» What you should do:
Please update the lines from the one containing "Rank the categories" through the end of the records, replacing "categories" with "groups" and leaving everything else unchanged. Give only those lines.

» Recorded information:
________________

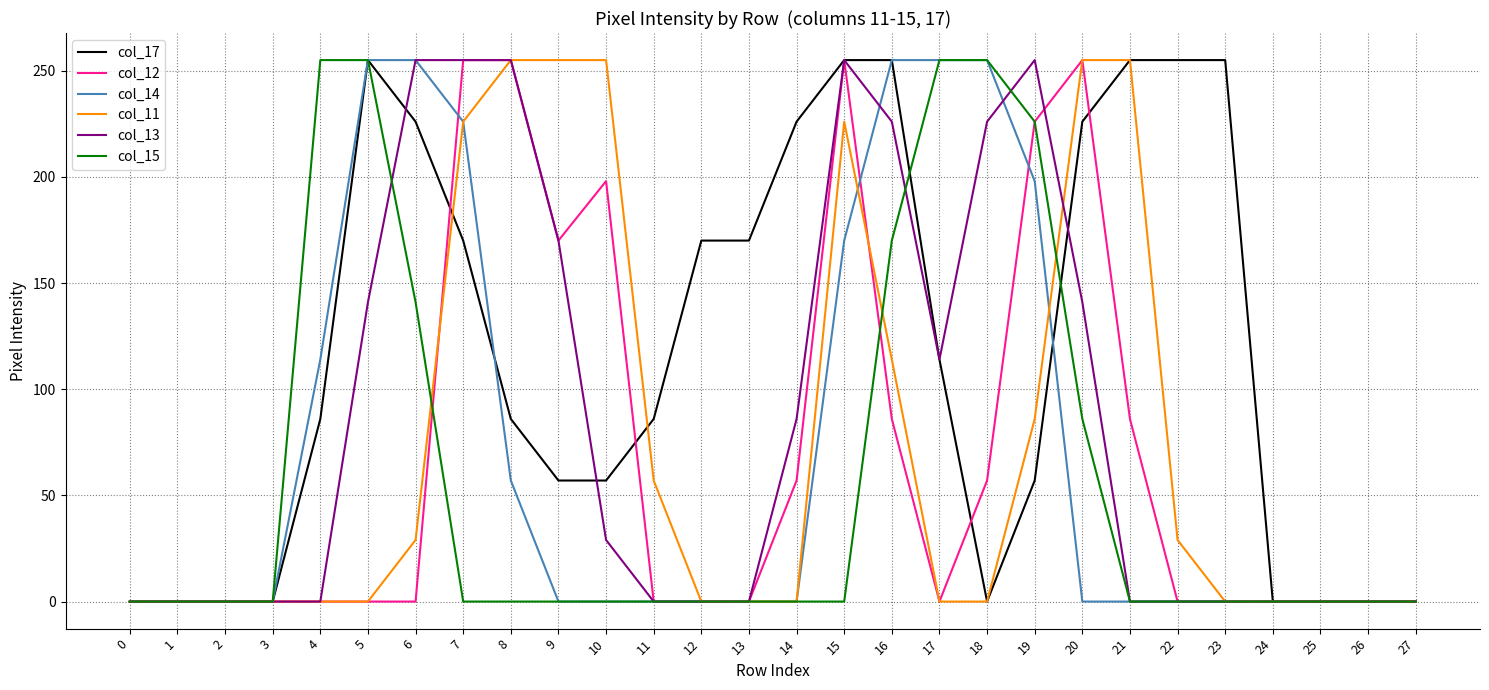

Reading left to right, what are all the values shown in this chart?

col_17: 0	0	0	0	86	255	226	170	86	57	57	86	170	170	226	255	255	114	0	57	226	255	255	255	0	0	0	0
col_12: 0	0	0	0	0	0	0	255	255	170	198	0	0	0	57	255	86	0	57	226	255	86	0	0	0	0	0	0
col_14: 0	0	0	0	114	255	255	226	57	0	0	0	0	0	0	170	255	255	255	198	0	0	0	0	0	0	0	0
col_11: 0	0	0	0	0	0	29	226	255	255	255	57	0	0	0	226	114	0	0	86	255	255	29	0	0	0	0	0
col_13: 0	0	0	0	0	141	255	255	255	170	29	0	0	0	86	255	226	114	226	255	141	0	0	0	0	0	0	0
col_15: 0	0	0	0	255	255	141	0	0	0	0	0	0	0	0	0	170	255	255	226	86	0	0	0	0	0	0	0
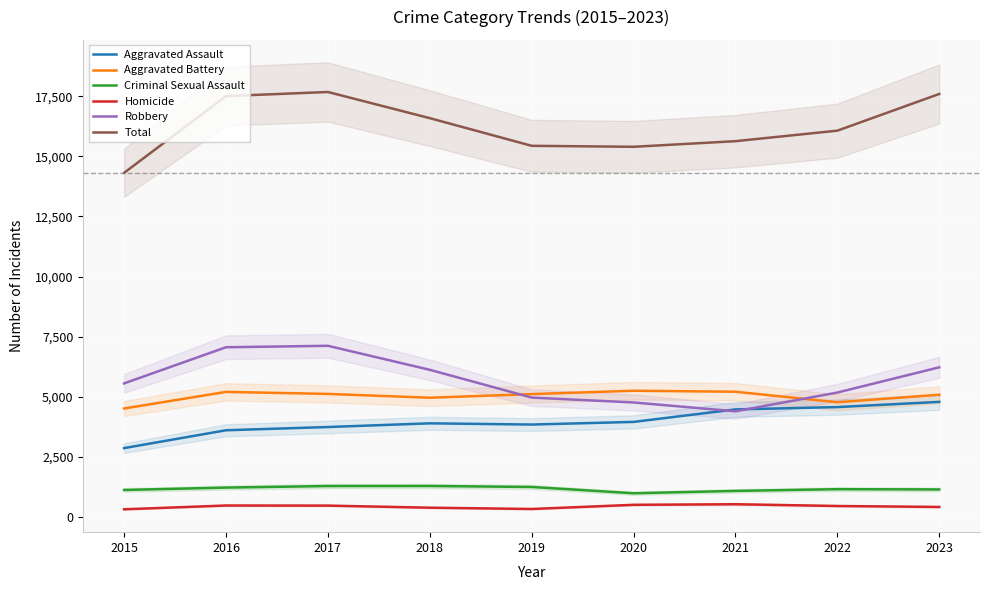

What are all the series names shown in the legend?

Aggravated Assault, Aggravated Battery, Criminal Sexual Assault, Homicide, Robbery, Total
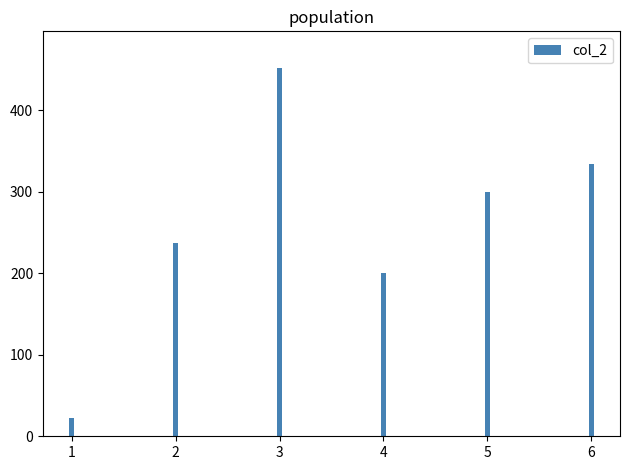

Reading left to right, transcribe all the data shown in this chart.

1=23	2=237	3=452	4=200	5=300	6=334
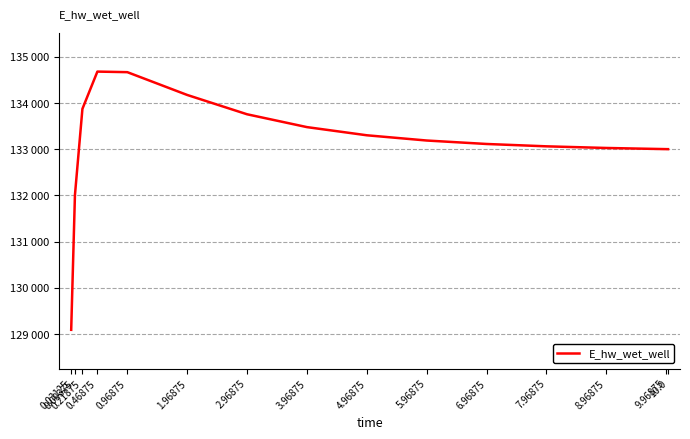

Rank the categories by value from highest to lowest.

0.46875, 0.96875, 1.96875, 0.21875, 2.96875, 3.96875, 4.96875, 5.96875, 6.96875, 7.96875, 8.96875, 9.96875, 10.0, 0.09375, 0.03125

________________

» Task result:
Rank the groups by value from highest to lowest.

0.46875, 0.96875, 1.96875, 0.21875, 2.96875, 3.96875, 4.96875, 5.96875, 6.96875, 7.96875, 8.96875, 9.96875, 10.0, 0.09375, 0.03125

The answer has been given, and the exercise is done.